O presidente dos Estados Unidos, Donald Trump, intensificou neste domingo (12) os ataques ao papa Leão XIV ao afirmar, em publicação na rede Truth Social, que o pontífice é "fraco no combate ao crime" e "péssimo em política externa". Na mensagem, o republicano também disse que o líder da Igreja Católica "só foi colocado lá" por ser norte-americano e por, segundo ele, representar uma forma de o Vaticano lidar com sua presença na Casa Branca.
Trump afirmou ainda que prefere o irmão do papa, Louis Prevost, por ser seu apoiador, e criticou posições que atribui a Leão XIV sobre temas internacionais. Entre as declarações, disse não querer "um papa que ache normal o Irã ter armas nucleares" nem um pontífice que critique o presidente dos Estados Unidos. Não há indicação pública, porém, de que Leão XIV tenha defendido que o Irã tenha armamento nuclear.
No trecho mais agressivo da publicação, Trump sustentou que o papa deveria ser "grato" a ele. "Se eu não estivesse na Casa Branca, Leão não estaria no Vaticano", escreveu. O presidente também atacou reuniões do pontífice com nomes ligados ao campo democrata, como o estrategista David Axelrod, e disse que o comportamento de Leão XIV "está prejudicando a Igreja Católica".
Pouco depois, Trump publicou uma imagem gerada por inteligência artificial em que aparece com túnica branca e manto vermelho, abençoando um homem doente, cercado por símbolos dos Estados Unidos, como a bandeira, a Estátua da Liberdade e aeronaves militares.
Vaticano reage
A resposta mais dura do Vaticano veio nesta segunda-feira (13). O padre Antonio Spadaro, subsecretário do Dicastério para a Cultura e a Educação, afirmou que Trump ataca "uma voz moral" porque "não consegue contê-la". Em publicação no X, o religioso disse que o presidente norte-americano tenta enquadrar o papa numa lógica de força, segurança e interesse nacional, mas que Leão XIV "fala outra língua".
Também nesta segunda, o próprio papa evitou prolongar a escalada verbal.
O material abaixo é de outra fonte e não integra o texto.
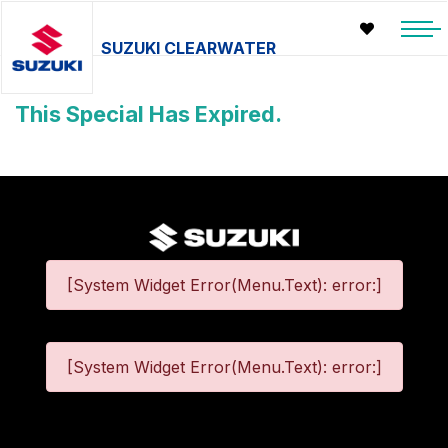
SUZUKI CLEARWATER
This Special Has Expired.
[System Widget Error(Menu.Text): error:]
[System Widget Error(Menu.Text): error:]
©
2026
Questionado por jornalistas durante voo para a África, Leão XIV afirmou que não pretende entrar em debate com Trump. "Não sou um político, não tenho a intenção de entrar em um debate com ele, a mensagem continua sendo a mesma: promover a paz", declarou. O pontífice tem se manifestado de forma mais frequente sobre conflitos internacionais e, nos últimos dias, pediu cessar-fogo no Líbano, defendeu a proteção da população civil e voltou a cobrar diálogo em meio às guerras no Oriente Médio, na Ucrânia e no Sudão.
A ofensiva de Trump contra Leão XIV ocorre num momento em que o papa se consolida como voz de contraponto moral e diplomático ao governo norte-americano.